Actos privados y actos de Estado

Firmas
Fernando Ramos

LA decisión de la Justicia británica de considerar que el rey honorífico Juan Carlos I está cubierto por el manto de la impunidad con respecto a los episodios de los que lo acusa su ex manceba Corinna Larsen, por hechos previos a su abdicación en 2014, que lo libra de ser juzgado por presuntos actos de acoso contra su examante anteriores a esa fecha, invita a algunas reflexiones, más allá del vergonzoso encubrimiento de quien llegó a emplear los medios del Estado para sus enredos, aparte del papel de un general palanganero.

La decisión del Tribunal de Apelaciones de Inglaterra y Gales corrige el dictamen del Tribunal Superior de Londres, que en marzo aceptó llevarlo a juicio por las acusaciones relativas al periodo entre 2012 y 2020, de haberla acosado personalmente o a través de individuos de su entorno.

Quedan fuera del posible reproche judicial las acusaciones acoso y espionaje dirigidas por el entonces jefe del Centro Nacional de Inteligencia (CNI), Félix Sanz Roldán. El fallo implica que las acciones del monarca entre abril de 2012 y el 18 de junio de 2014 no pertenecían a su ámbito privado y quedan fuera de la jurisdicción de las cortes británicas.

El asunto va más allá y permite establecer, por pura lógica, que se deben separar los actos propio del rey, como tal, cubiertos por la inviolabilidad porque el responsable será siempre quien los avale, de los actos privados o particulares, de los que debería responder con plena responsabilidad como cualquier otro ciudadano.

Rosario Serra señala que puede aceptar que nuestra Constitución establezca que la persona del rey es inviolable como una fórmula histórica, pero a nadie escapa que tal prerrogativa resulta un tanto anacrónica.

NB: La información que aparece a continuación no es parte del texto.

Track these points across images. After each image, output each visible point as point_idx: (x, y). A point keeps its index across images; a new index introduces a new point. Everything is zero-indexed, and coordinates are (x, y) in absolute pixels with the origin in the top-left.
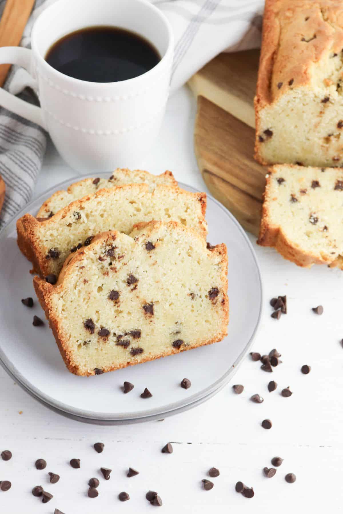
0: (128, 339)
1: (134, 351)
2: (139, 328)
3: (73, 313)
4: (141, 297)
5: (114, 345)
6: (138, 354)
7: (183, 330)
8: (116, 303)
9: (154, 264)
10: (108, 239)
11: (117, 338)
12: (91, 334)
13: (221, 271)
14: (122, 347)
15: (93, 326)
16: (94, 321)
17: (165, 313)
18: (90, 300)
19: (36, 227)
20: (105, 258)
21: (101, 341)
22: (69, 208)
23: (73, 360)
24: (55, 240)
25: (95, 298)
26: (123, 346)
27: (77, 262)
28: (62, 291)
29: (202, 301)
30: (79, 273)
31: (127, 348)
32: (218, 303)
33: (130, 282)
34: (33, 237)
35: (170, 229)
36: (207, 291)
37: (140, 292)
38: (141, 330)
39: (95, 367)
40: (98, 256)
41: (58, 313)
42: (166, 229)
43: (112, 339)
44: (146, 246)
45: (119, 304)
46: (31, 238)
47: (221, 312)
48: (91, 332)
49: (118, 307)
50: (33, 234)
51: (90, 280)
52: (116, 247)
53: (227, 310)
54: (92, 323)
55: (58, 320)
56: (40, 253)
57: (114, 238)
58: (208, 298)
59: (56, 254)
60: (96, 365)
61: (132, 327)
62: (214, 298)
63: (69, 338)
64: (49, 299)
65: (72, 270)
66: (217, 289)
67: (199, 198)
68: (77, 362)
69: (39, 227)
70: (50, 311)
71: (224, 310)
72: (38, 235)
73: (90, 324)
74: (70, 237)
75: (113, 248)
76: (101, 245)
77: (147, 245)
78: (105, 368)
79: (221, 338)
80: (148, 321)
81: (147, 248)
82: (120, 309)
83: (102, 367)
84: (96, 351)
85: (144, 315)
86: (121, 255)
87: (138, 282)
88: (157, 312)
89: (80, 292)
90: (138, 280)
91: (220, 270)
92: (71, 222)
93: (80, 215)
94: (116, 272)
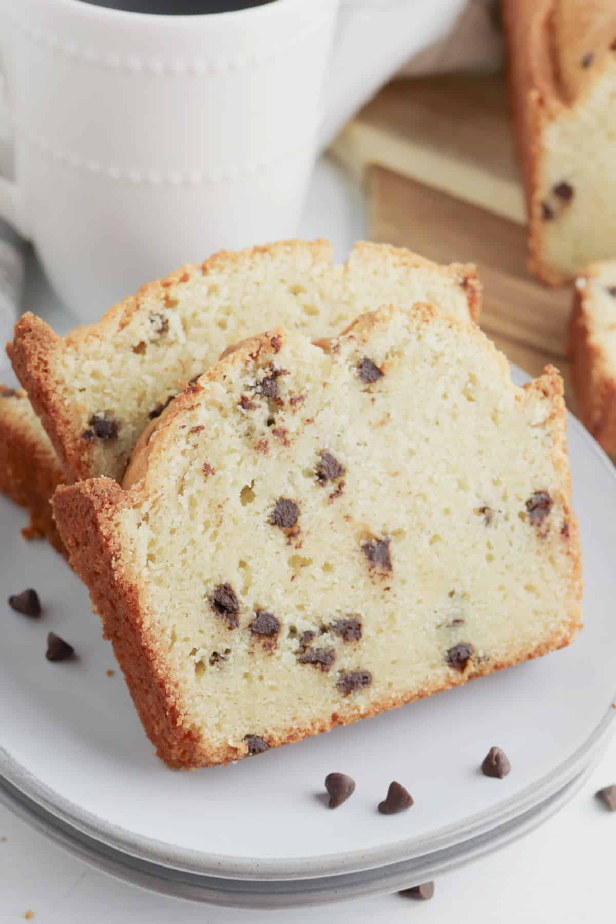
0: (330, 642)
1: (346, 679)
2: (358, 611)
3: (178, 566)
4: (357, 517)
5: (294, 662)
6: (360, 688)
7: (471, 615)
8: (291, 535)
9: (383, 423)
10: (260, 348)
11: (301, 640)
12: (230, 629)
13: (551, 443)
14: (316, 668)
15: (235, 606)
16: (237, 589)
17: (420, 567)
18: (222, 527)
19: (54, 351)
20: (256, 401)
21: (259, 647)
22: (137, 299)
23: (186, 710)
24: (104, 387)
25: (235, 521)
26: (319, 665)
27: (181, 413)
28: (146, 498)
29: (512, 528)
30: (190, 447)
31: (328, 671)
32: (552, 533)
33: (325, 472)
34: (46, 379)
35: (416, 323)
36: (520, 499)
37: (351, 504)
38: (363, 614)
39: (247, 731)
40: (237, 398)
41: (139, 566)
42: (407, 323)
43: (287, 645)
44: (360, 370)
45: (300, 537)
46: (43, 381)
47: (562, 560)
48: (231, 624)
49: (298, 546)
50: (46, 371)
51: (221, 468)
52: (283, 372)
53: (575, 552)
54: (232, 596)
55: (141, 586)
56: (68, 422)
57: (275, 345)
58: (527, 519)
59: (110, 426)
60: (247, 723)
61: (338, 607)
62: (541, 519)
63: (170, 640)
64: (113, 523)
65: (169, 436)
66: (546, 493)
67: (461, 280)
68: (197, 715)
69: (59, 350)
70: (117, 559)
71: (568, 554)
72: (58, 372)
73: (226, 600)
74: (144, 381)
75: (276, 374)
76: (242, 365)
77: (361, 367)
78: (274, 733)
79: (568, 634)
80: (378, 589)
81: (361, 375)
82: (302, 553)
83: (266, 732)
84: (245, 681)
85: (365, 573)
86: (297, 395)
87: (344, 476)
88: (399, 561)
89: (192, 503)
90: (345, 471)
91: (549, 441)
92: (145, 338)
93: (167, 321)
94: (286, 443)
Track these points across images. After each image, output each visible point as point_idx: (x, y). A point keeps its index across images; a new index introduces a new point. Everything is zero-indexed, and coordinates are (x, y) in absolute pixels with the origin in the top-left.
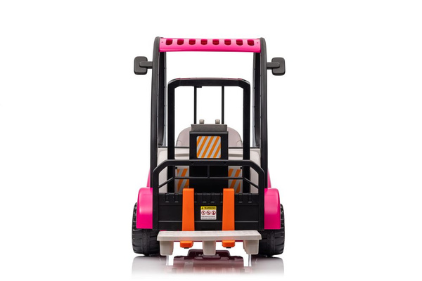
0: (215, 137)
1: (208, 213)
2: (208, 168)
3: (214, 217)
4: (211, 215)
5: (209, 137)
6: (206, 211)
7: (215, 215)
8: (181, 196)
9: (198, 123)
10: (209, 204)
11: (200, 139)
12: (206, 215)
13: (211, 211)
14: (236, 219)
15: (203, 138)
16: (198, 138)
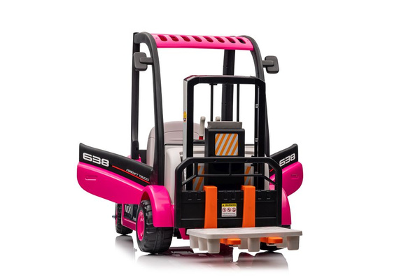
0: (233, 135)
1: (229, 210)
2: (230, 166)
3: (234, 214)
4: (232, 212)
5: (227, 135)
6: (227, 208)
7: (235, 212)
8: (204, 194)
9: (214, 120)
10: (229, 201)
11: (218, 137)
12: (227, 212)
13: (232, 208)
14: (257, 215)
15: (222, 135)
16: (216, 135)
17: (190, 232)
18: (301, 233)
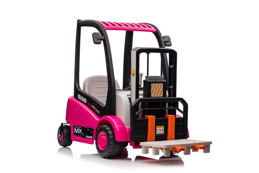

El jurista español Luis Jiménez de Asúa, en 1928, escribía bajo el título La igualdad ante la ley penal: “Tras de fatigoso camino la civilización jurídica ha conquistado la igualdad de todos los ciudadanos ante la ley penal, tanto en el orden sustantivo como en lo tocante al procedimiento [...] Yo no hallo motivos en las monarquías de tipo constitucional, para este privilegio superlativo, rastro de las épocas en que el poder provenía de fuentes divinas. La tradición española de nuestros teólogos y jurisconsultos divorcióse de la doctrina romana y exigió que los príncipes vivieran en el respeto a la ley”.